All of this allows us to say that Chinese Belt and Road investment is definitely not improving, if not altogether worsening, Cambodian labor practices. Cambodia’s labor movement is already under assault due to a new set of restrictive laws on trade unions and NGOs, which is also being enabled by China’s growing influence in the country. The last thing that Cambodian workers need today is to be sacrificed on the altar of Belt and Road.

Over the past two decades, China has quickly emerged as Africa’s largest economic partner, with direct investments by Chinese state-owned and private firms growing at an annual rate of 40 percent since 2000 (even based on conservative estimates). At the same time, there have been growing controversies over the social impacts of Chinese investments in Africa, including the labor practices of Chinese firms. There is a common perception that Chinese firms have engaged in the en masse dispatch of Chinese workers without hiring local workers, as well as frequent violations of local laws that have led to labor disputes and strikes. However, the picture of Chinese investments on job creation, skills development, and labor relations in Africa is more complex.

A recent McKinsey report involving a study of 1,000 Chinese firms in eight African countries found that a vast majority (89 percent) of firm employees were African and almost two-thirds of the firms provided some form of skills training to its employees. This drive to employ Africans is linked to rising labor costs in China. Nonetheless, the report also highlighted particular challenges, especially the failure of many Chinese firms to promote local workers to management positions, the competitive threat of Chinese firms to longstanding African enterprises (and the jobs the latter provide), and instances of serious breaches of labor, health, and safety regulations.

A study by the African Labor Research Network noted problems of tense labor relations and inferior working conditions and wages in Chinese firms compared to other foreign multinationals across different sectors.

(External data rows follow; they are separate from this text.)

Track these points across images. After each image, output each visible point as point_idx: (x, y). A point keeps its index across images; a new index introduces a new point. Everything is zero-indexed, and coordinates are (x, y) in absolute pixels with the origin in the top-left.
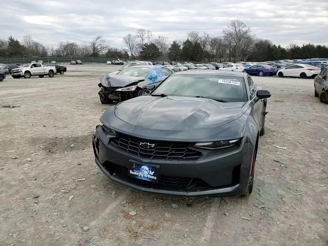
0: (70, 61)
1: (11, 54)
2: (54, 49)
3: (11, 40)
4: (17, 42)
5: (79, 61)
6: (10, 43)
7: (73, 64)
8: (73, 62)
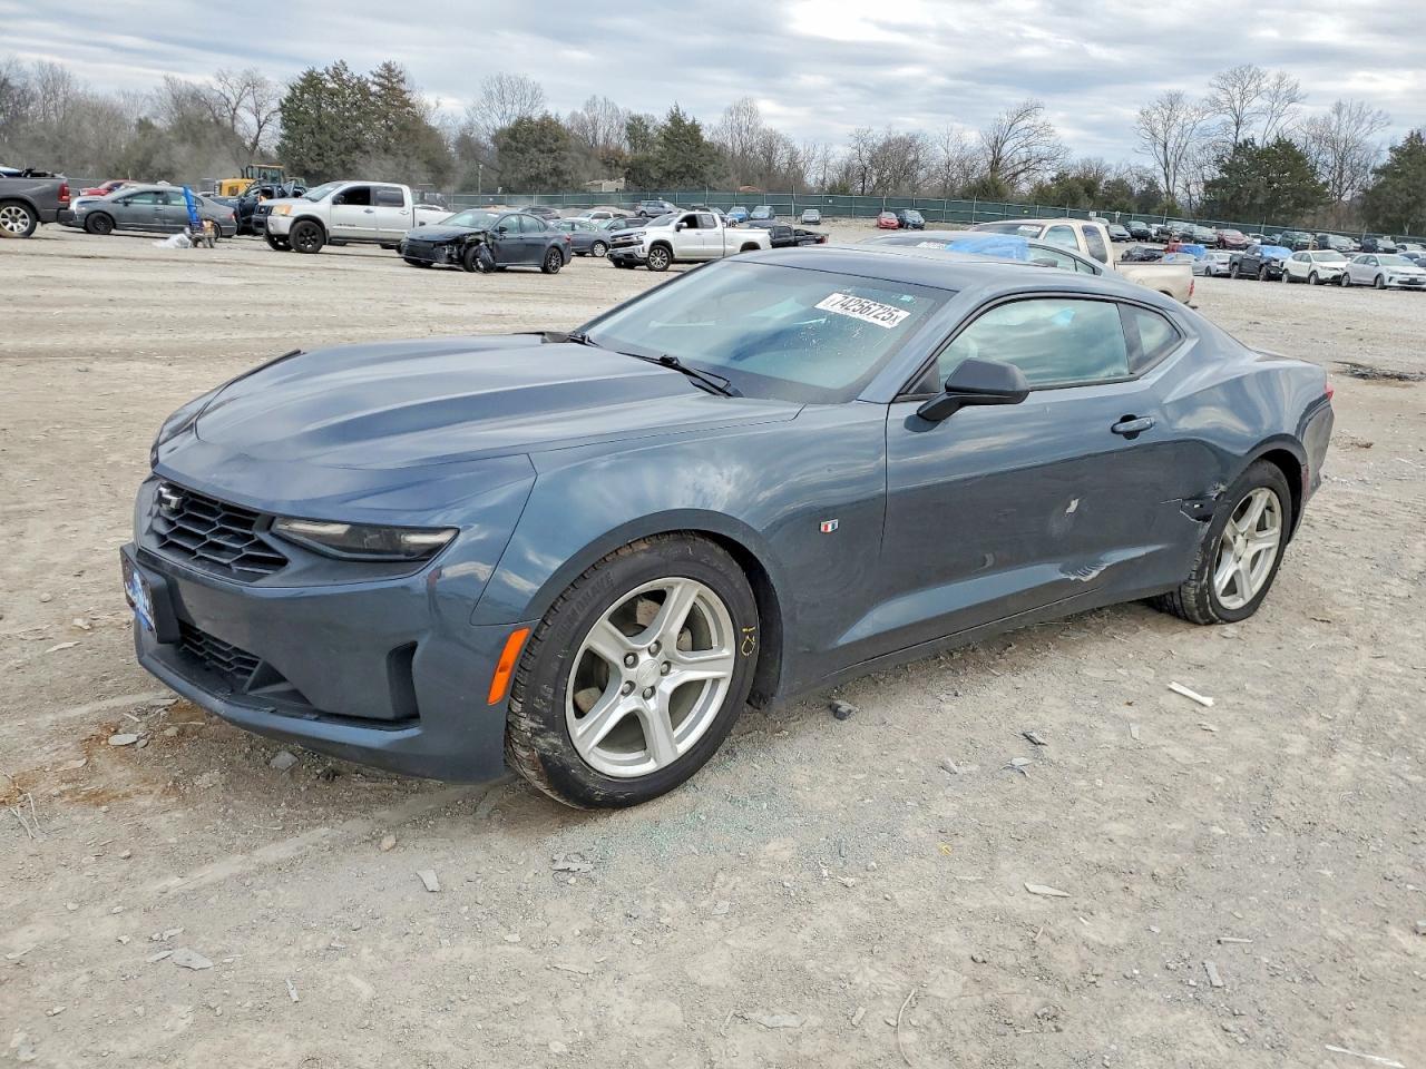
0: (875, 213)
1: (668, 174)
2: (832, 161)
3: (676, 119)
4: (694, 130)
5: (913, 216)
6: (669, 129)
7: (886, 227)
8: (889, 217)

The resource and extraction sector has witnessed numerous labor incidents involving Chinese firms stemming from the widespread use of short-term employment contracts, Chinese managers’ treatment of local workers, and safety and sanitation conditions, among others. One incident involved a series of violent strikes at the Chinese-owned Collum Coal Mine in Zambia. In 2010, two Chinese managers shot and wounded 13 striking African workers. In a 2012 wage dispute-induced riot, local workers killed a Chinese supervisor and injured two others. While wages exceeded the Zambian minimum wage, workers demanded a “living” wage to support themselves and their families.

In light of growing criticisms, the Chinese government has introduced various measures to influence the conduct of Chinese firms abroad. In the mining sector, the Chamber of Commerce of Metals, Minerals and Chemicals Imports and Exports and the Ministry of Commerce issued the “Guidelines for Social Responsibility of China’s Outbound Mining Investments” in 2014. These Guidelines direct Chinese firms to comply with a range of “international standards” on labor, environmental protection, supply chain due diligence, community engagement, and human rights, and to strictly “observe the UN Guiding Principles on Business and Human Rights during the entire life-cycle of the mining project.” The actual impact of such measures to date seems to be mixed. But it raises the important question of whether Chinese firms in Africa will be able to shake their negative image and instead become “standard makers” on the continent and other places touched by the Belt and Road.